The station consists of two side platforms next to the tracks on the second level down with the concourse mezzanine level overlooking it. Uniquely among Muni Metro stations, the platforms are slightly curved due to the transition from the Market Street subway to the Twin Peaks Tunnel between this station and the now-disused Eureka Valley station, just southwest. At both Castro and , there is only one entrance on each side of Market Street leading into the station. (All other stations on the Market Street subway have entrances spread out along the length of the station.) The southern entrance is located in Harvey Milk Plaza on the southwest corner of Market and Castro, and the northern entrance and street elevator on the northwest corner of Market and 17th.

The station was constructed by BART as part of the Market Street subway. The BART Board approved the name "Castro" in December 1965. It was designed by Howard Grant AIA of Reid & Tarics Associates and was completed in 1976. Service at the station began on June 11, 1980.

Castro station features a transit plaza at the corner of Castro Street and Market Street. In 1985 it was dedicated to Harvey Milk, the slain SF supervisor and first openly gay elected official in California. In May 2016, the escalator in Harvey Milk Plaza was retrofitted with colored lights (to resemble the rainbow flag that flies above the plaza) after being rehabilitated. This test was considered a success; lights were added to 17 other escalators in the system, including the other three escalators at Castro, in 2018–19.

Muni is constructing accessibility improvements, including a second elevator, in Harvey Milk Plaza at the south entrance of the station.
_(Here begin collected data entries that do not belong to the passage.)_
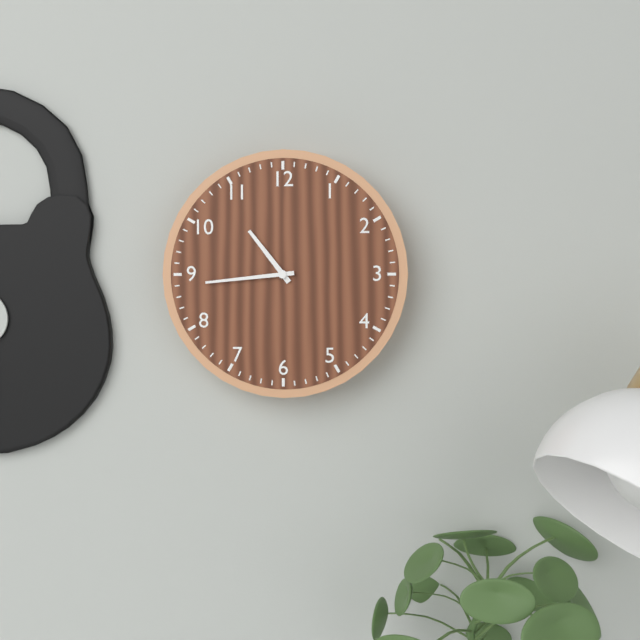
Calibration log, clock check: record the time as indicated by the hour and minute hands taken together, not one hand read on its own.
10:44
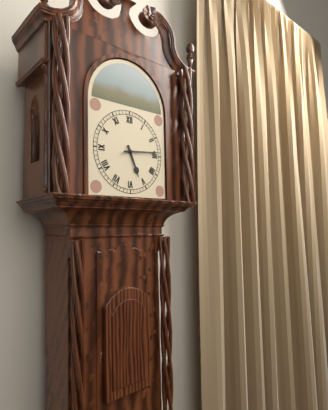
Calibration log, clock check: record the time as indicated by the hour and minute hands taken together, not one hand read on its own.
5:14
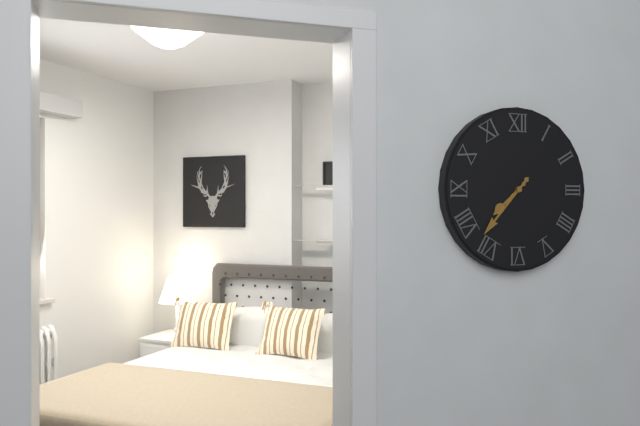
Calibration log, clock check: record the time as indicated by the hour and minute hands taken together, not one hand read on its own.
7:37
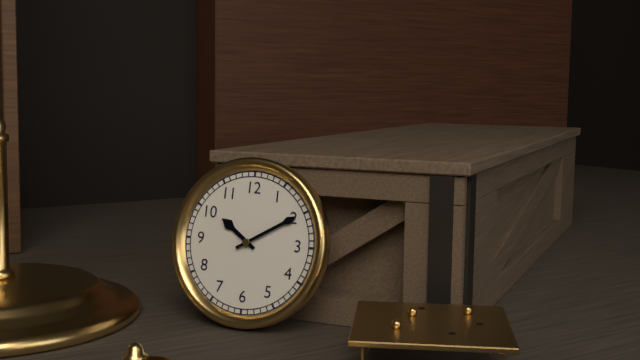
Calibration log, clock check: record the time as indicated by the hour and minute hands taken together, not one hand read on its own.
10:10
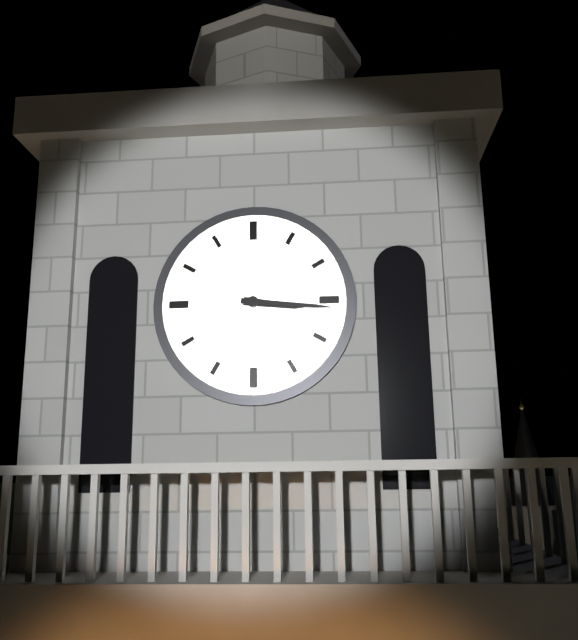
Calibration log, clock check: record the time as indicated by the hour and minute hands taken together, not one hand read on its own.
3:16
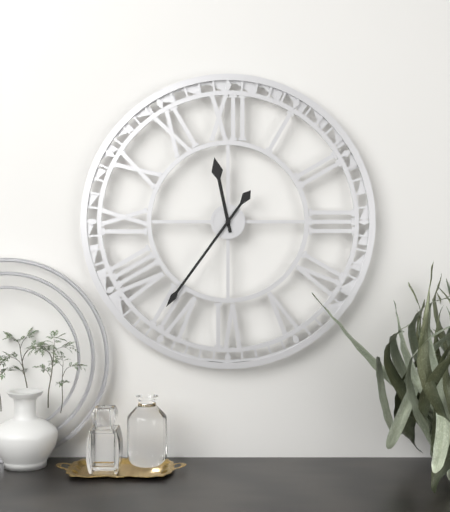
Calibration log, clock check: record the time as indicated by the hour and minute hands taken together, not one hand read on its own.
11:36
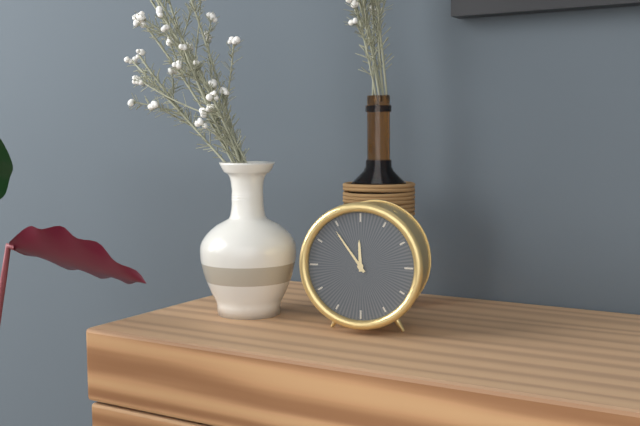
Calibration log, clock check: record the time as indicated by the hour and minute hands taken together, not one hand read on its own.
11:54
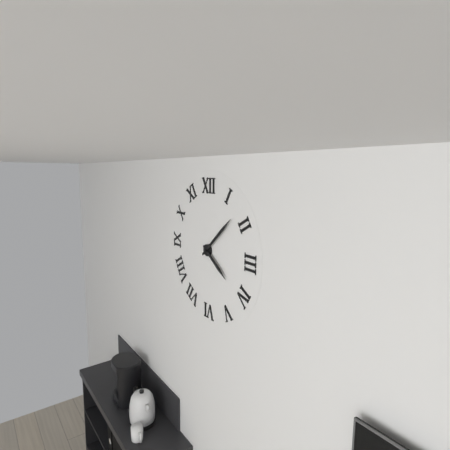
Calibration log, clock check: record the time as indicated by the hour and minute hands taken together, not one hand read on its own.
4:08
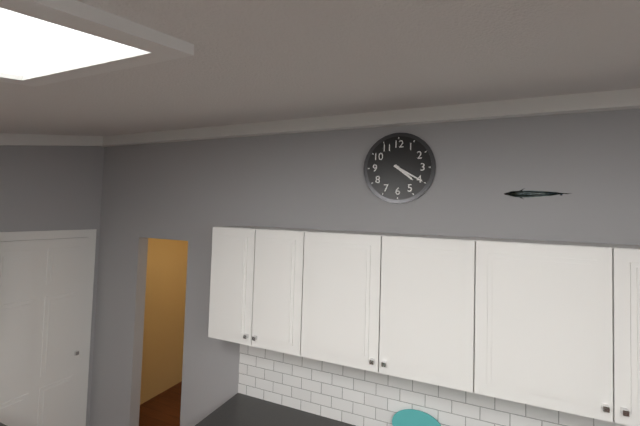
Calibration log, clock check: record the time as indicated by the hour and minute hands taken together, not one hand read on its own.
4:20
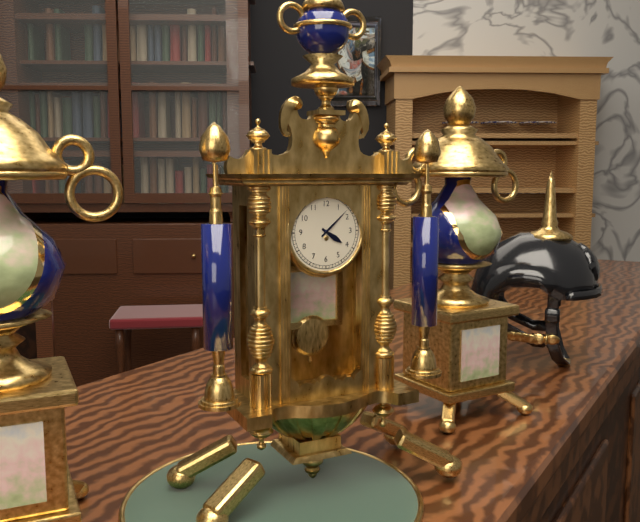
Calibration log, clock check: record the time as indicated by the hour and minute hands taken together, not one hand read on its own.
4:08
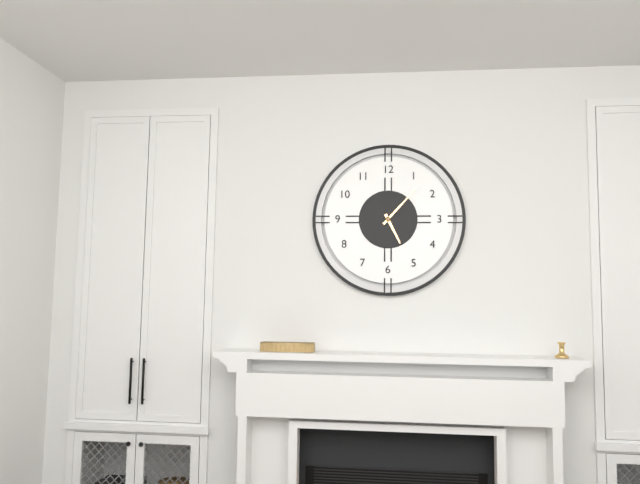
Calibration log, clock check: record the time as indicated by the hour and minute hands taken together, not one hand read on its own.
5:07
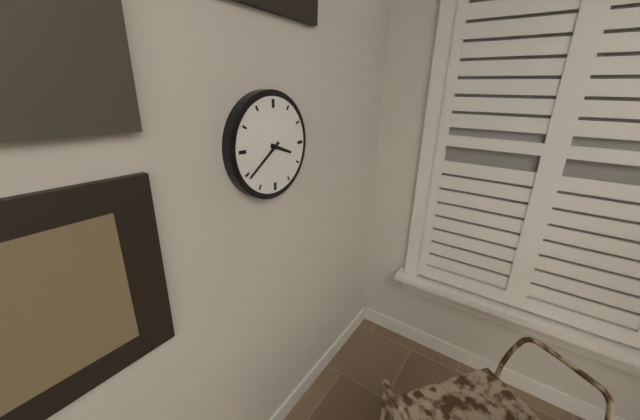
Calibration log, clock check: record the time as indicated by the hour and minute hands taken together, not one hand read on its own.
3:39
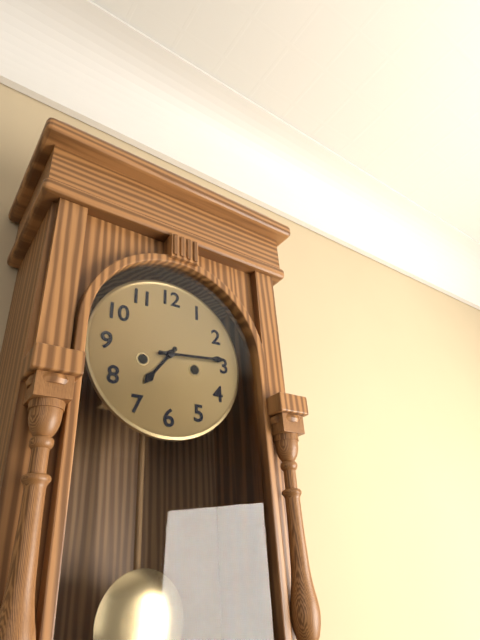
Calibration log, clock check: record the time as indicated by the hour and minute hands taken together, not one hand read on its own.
7:14
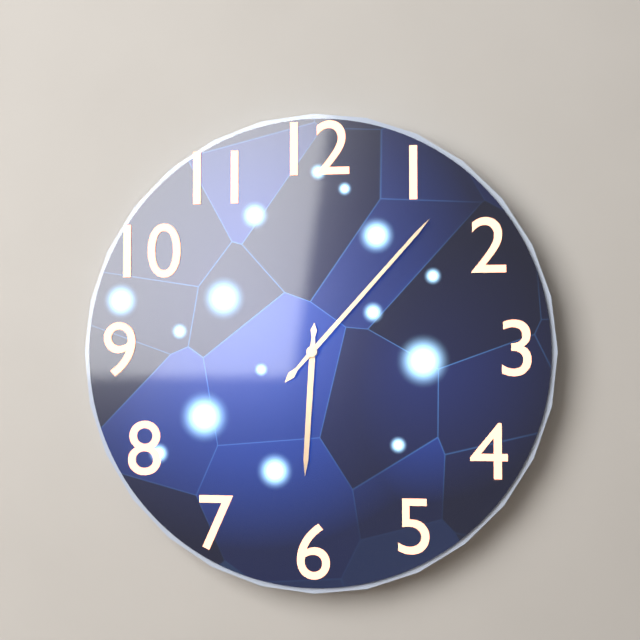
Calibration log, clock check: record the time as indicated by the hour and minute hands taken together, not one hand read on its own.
6:07
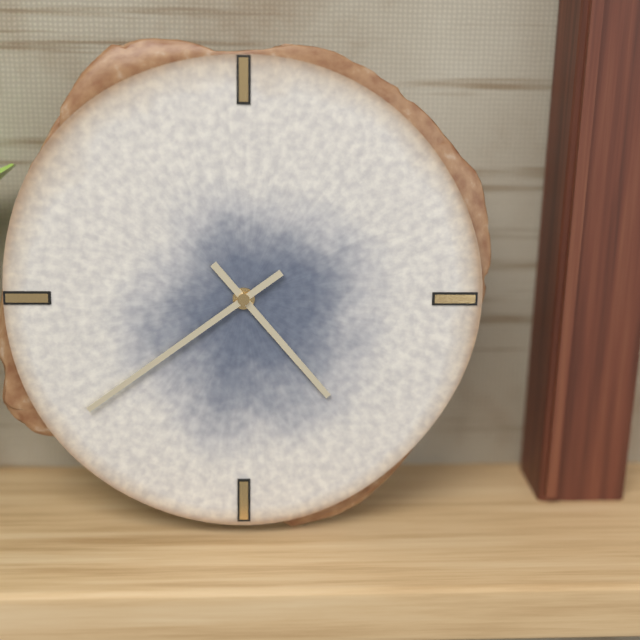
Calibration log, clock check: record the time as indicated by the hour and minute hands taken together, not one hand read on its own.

A 2020 determination that the plaza is eligible for inclusion on the California Register of Historical Resources was not expected to impact elevator construction, but could stall the larger plaza project. Elevator construction began in June 2023. The elevator will have stops at street level, plaza level, and station lobby level, plus an emergency-only stop at the eastbound platform. As of June 2026, the elevator is expected to open in July 2026.

In 2022, a new decorative railing was added on the F Market & Wharves boarding island as part of the Upper Market Street Safety Project. It features a quote from Harvey Milk's 1977 "You've Got to Have Hope" speech, as well as an illustration of streetcar #1051, which is dedicated in Milk's honor.